The congregation was singing a cappella, but they stopped just before I reached the entrance. The main doors stood wide, so did the inner doors, probably because of the overefficient heating system: even in the vestibule it was too hot. It looked like a full house, eighty or ninety people in their Sunday best, nodding every now and again, with the occasional “Amen!” or “Yes, Lord!” when the preacher hammered on his lectern for emphasis.
He was on a roll, voice following the rise-and-fall, call-and-response cadence first brought to this country by Africans torn from their homeland and now used by fundamentalists of all colors. It wasn’t easy to follow, but after a while, amid the litany of biblical references, I found that he was preaching a modern version of the Good Samaritan, only in his version it seemed that the Good Lord saw nothing wrong in the Samaritan getting paid for his kindness. “Now when the Lord says ‘Do unto others as you would be done by,’ He’s not sayin’ you should give away your pension, He’s not sayin’ take that money you saved to help out your son’s new wife who is in the family way and hand it over to some homeless person, no, He’s sayin’ play nicely with the other folks. You have to use your judgment, your God-given wisdom. Maybe that man is homeless for a reason, maybe it’s a punishment from God. Maybe he has some lessons to learn. And charity begins at home, with your own flesh and blood.”
I looked at the congregation, the nodding heads with their careful parts and poverty-dulled hair, and doubted more than five percent had the kind of job that came with a pension. It seemed more likely that the preacher was trying to convince himself; maybe when he counted up the takings every Sunday his conscience bothered him.
But I’d seen all I needed to see. If they were only as far along as the sermon, they would be there at least another thirty minutes. I only needed ten.
The Carpenters’ pickup was fifteen years old, made long before Detroit started building in all the electronic antitheft details that make modern vehicles a challenge to break into. It took less than ten seconds to pop the door, then the gas
tank, and another five to feed in the thin hose. I always forgot how long it takes to suck, suck, suck on the tube and get the gas moving. At least with the clear plastic you could see the gas when it welled up; if you were quick and skilled, you didn’t get that stinging mouthful. While the can filled, I looked through the pickup’s cab and the toolbox in the bed: all my preparation would come to nothing if Jud had a can full of gas stowed away.
I’d brought a seven-gallon container but the gas kept coming. It crept past the three-quarters mark. I didn’t want to leave any in the tank, but I couldn’t just let it spill on the asphalt because the Carpenters would smell it, and the first thing they’d do was check the fuel gauge. I had begun to wonder if I’d have to break into the tan Chrysler next to the pickup and siphon the remaining gas into that tank when the flow stopped with an inch or two to spare. I moved the tube around a bit in the tank, just in case it sloped, and sucked again, but it was more or less dry. The old Fords were gas-guzzlers. The Carpenters wouldn’t get more than three or four miles before the engine gave out.

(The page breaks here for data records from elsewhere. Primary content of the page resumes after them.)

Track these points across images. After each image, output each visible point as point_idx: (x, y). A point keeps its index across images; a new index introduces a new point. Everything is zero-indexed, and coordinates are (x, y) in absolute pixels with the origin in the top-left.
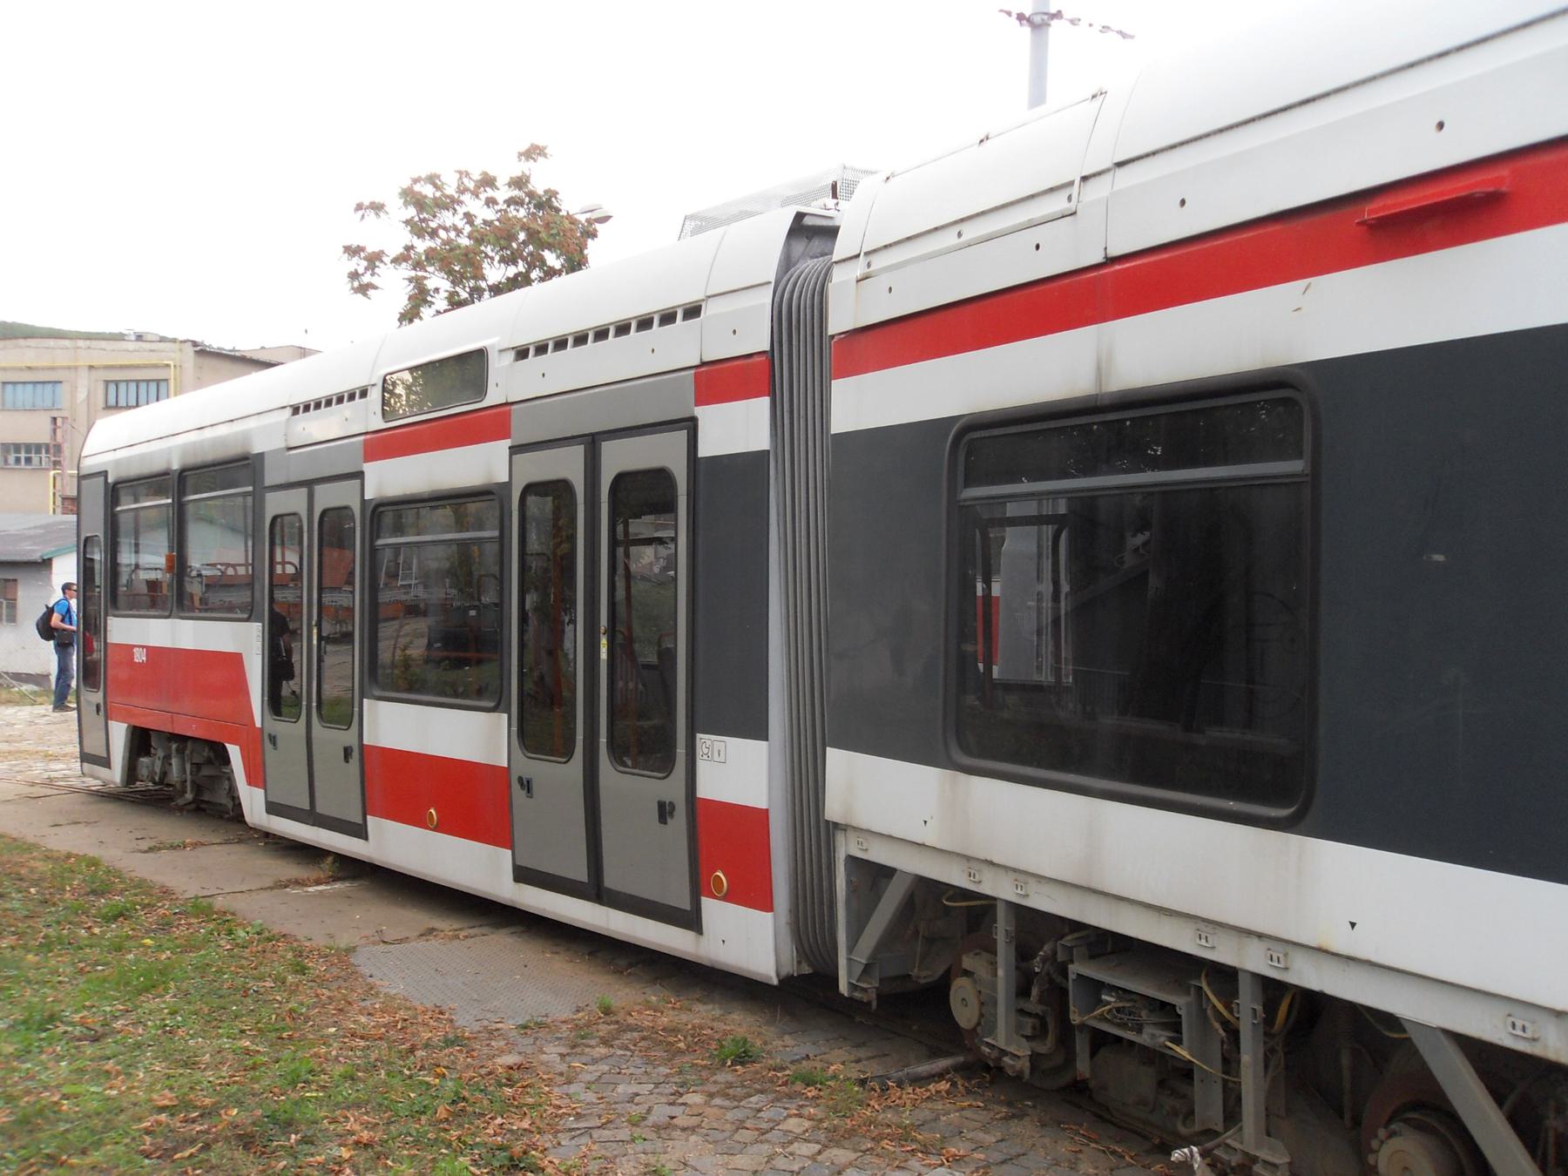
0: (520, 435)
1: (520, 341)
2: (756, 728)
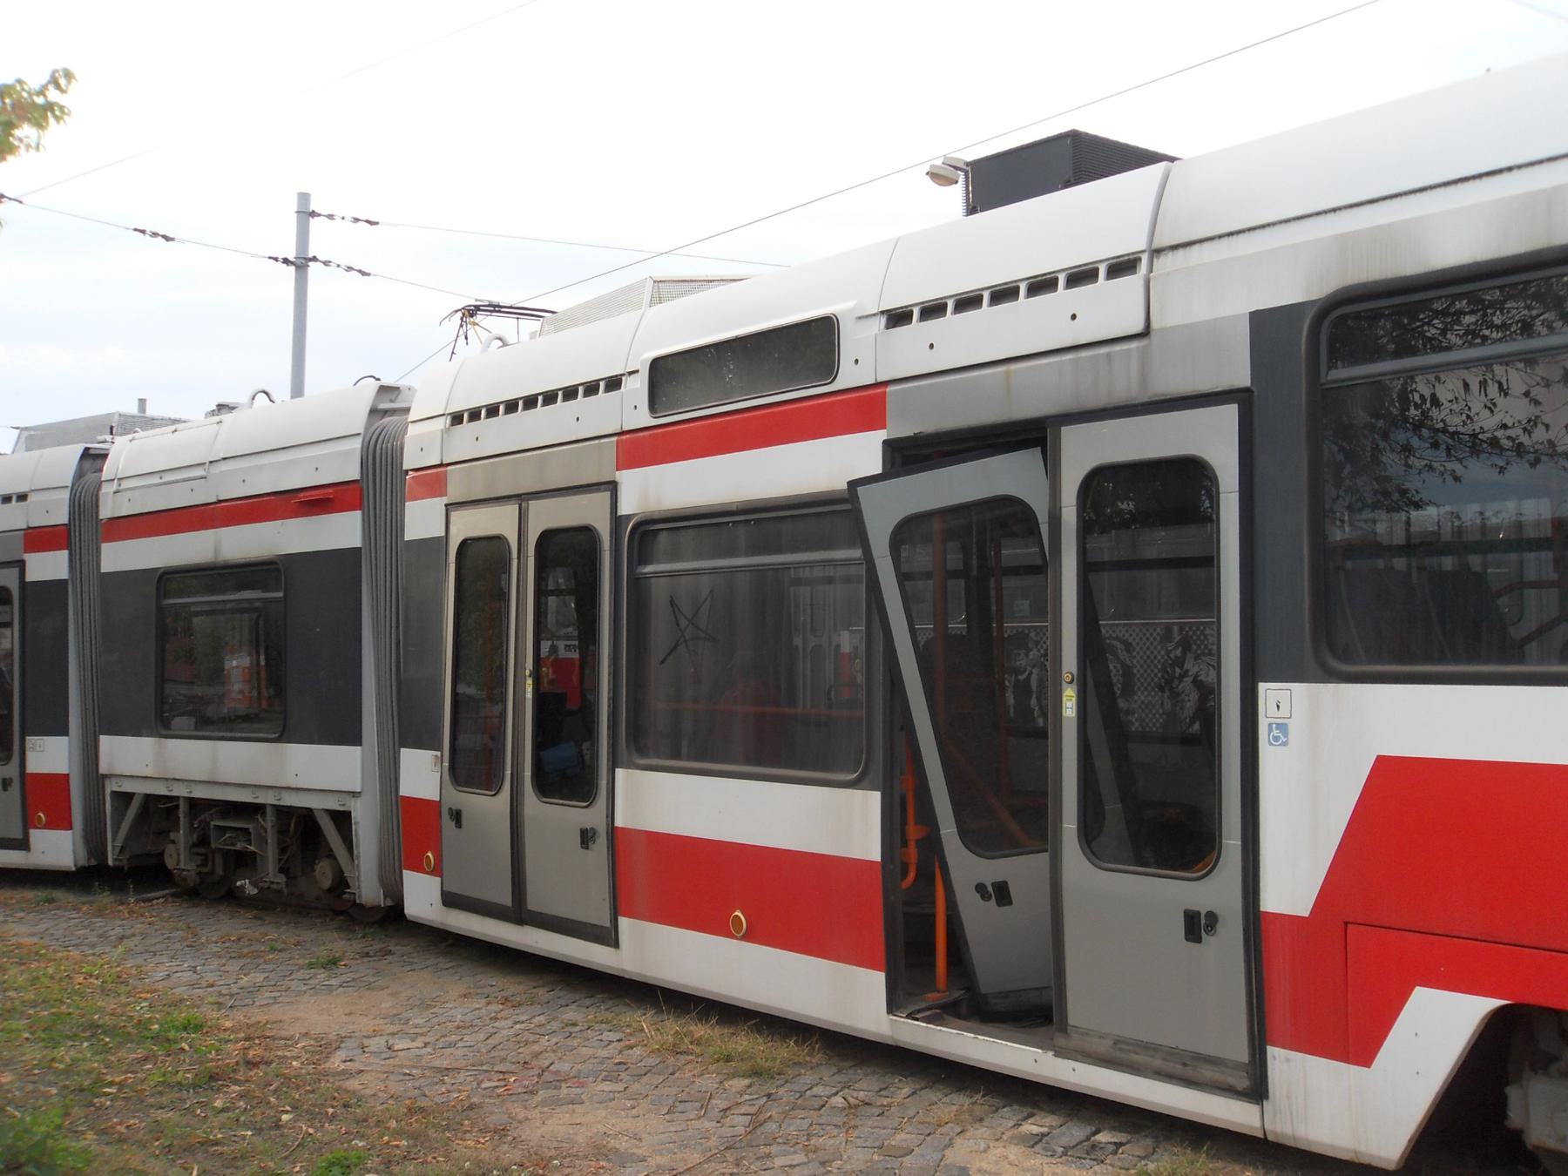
0: (455, 491)
1: (895, 302)
2: (62, 730)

The full can probably weighed about forty pounds. I lugged it around the back of the church and hid it and the tubing by the Dumpster, where it was sure to be found in a day or so. By the time I was done, my knee had begun to ache.
I touched my throat through its concealing scarf. This was not New York. Everything would go smoothly, according to plan.
The blue pickup made it further than I’d expected before it sputtered and jerked and died: nearly five miles. A minor detail. I watched through the field glasses as Jud unscrewed the cap to the gas tank and peered in. Then he walked the two hundred yards they’d just covered, and back again, looking at the road. Then he got down on his hands and knees and peered up at the undercarriage. He did that for a long time. By the time he had the hood up, I was pulling in beside them and rolling down my window.